Die Täter durchsuchen systematisch Telefonbücher nach alt klingenden Namen wie Waltraud oder Eberhard. Den Hinweis unserer Leserin hält Rainer Raschke, Sprecher der Polizeidirektion Braunschweig, daher für sinnvoll – er sei aber kein Allheilmittel. „Das Entfernen aus dem Telefonbuch kann helfen – muss aber nicht. Die Täter sind beim Angriff auf das Ersparte der Opfer sehr findig und suchen sich andere Möglichkeiten, eine Rufnummer zu erlangen.“ Oft kann es schon helfen, den Vornamen im Telefonbuch abzukürzen.
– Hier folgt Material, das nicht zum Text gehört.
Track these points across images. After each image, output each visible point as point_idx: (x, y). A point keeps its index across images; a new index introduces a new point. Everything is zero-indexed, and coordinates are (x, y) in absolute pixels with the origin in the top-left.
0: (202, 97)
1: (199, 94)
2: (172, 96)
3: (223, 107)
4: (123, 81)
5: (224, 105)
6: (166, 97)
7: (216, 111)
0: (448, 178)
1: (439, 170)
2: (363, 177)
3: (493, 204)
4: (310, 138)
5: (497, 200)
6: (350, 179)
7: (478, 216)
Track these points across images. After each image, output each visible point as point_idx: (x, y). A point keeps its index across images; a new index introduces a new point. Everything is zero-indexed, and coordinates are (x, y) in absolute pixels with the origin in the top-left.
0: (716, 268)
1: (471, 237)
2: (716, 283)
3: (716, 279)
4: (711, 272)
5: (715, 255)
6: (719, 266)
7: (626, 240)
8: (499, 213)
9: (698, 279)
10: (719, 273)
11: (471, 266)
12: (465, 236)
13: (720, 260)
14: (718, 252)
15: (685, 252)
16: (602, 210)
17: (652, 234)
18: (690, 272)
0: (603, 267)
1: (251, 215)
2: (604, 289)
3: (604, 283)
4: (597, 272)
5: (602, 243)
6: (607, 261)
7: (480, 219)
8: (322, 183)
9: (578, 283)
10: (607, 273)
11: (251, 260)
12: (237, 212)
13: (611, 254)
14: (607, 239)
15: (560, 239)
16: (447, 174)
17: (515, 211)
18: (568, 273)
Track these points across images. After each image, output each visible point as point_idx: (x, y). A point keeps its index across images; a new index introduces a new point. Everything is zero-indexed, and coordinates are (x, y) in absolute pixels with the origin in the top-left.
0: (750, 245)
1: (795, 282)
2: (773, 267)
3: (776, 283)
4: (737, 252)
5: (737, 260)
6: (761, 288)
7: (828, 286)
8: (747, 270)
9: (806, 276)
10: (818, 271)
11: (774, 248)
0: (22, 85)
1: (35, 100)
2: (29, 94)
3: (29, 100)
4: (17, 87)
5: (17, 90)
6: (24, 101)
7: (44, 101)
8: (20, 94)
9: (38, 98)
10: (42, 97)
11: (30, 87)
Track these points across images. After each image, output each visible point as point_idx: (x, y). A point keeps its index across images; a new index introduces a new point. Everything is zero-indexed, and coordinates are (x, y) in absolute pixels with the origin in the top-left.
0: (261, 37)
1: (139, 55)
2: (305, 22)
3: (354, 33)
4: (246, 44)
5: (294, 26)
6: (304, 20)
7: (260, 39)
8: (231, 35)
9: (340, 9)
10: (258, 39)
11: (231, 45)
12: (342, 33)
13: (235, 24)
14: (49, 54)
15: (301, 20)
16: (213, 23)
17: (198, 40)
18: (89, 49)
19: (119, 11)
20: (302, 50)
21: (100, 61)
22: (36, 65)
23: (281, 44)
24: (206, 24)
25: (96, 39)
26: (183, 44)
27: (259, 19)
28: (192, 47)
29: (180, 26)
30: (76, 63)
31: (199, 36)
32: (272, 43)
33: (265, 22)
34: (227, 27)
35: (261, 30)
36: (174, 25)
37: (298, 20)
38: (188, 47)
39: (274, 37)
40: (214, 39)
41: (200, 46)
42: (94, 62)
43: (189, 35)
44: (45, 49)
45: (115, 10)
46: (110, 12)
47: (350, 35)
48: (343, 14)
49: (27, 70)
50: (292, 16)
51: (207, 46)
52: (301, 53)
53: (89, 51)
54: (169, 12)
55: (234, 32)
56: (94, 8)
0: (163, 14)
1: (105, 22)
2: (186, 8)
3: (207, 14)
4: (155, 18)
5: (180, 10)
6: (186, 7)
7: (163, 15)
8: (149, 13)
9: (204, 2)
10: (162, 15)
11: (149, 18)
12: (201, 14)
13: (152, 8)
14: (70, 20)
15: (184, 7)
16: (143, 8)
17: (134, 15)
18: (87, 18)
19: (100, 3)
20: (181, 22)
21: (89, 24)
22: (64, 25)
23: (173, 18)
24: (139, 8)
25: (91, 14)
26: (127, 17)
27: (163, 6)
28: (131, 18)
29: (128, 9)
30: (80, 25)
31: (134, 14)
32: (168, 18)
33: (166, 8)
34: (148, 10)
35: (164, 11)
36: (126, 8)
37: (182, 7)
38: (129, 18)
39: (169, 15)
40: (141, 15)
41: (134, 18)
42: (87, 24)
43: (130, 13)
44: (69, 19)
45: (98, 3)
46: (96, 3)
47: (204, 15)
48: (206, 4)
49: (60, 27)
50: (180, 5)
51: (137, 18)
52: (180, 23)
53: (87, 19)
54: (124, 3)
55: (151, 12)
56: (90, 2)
Raschke bezeichnet die Täter als „hochprofessionell“. Die Aufklärungsquote sei sehr gering. Der Polizeisprecher ist seit acht Jahren in Braunschweig. In diesem Zeitraum seien lediglich zwei Boten gefasst worden, laut Raschke „kleine Lichter“. Das Geld sei meistens verschwunden. „Das ist bitter.“ Die meisten Anrufe kämen aus dem europäischen Ausland, vermutlich aus Osteuropa. „Das ist oft nicht nachvollziehbar.“ Die Ermittler setzen daher auf Aufklärung. Sie besuchen Seniorennachmittage, sensibilisieren Bankangestellte.

Das sind die wichtigsten Tipps der Polizei gegen den Enkeltrick:

  1. Seien Sie misstrauisch, wenn sich jemand am Telefon nicht selbst mit Namen vorstellt.
  2. Legen Sie einfach den Telefonhörer auf, sobald Ihr Gesprächspartner Geld von Ihnen fordert.
  3. Vergewissern Sie sich, ob der Anrufer wirklich ein Verwandter ist: Rufen Sie die Person unter der bisher bekannten und benutzten Nummer an und lassen Sie sich den Sachverhalt bestätigen.
  4. Geben Sie keine Details zu Ihren familiären oder finanziellen Verhältnissen preis.
  5. Übergeben Sie niemals Geld an unbekannte Personen.
  6. Informieren Sie die Polizei über die 110, wenn Ihnen ein Anruf verdächtig vorkommt.
  7. Wenn Sie Opfer geworden sind: Wenden Sie sich an die Polizei und erstatten Sie Anzeige.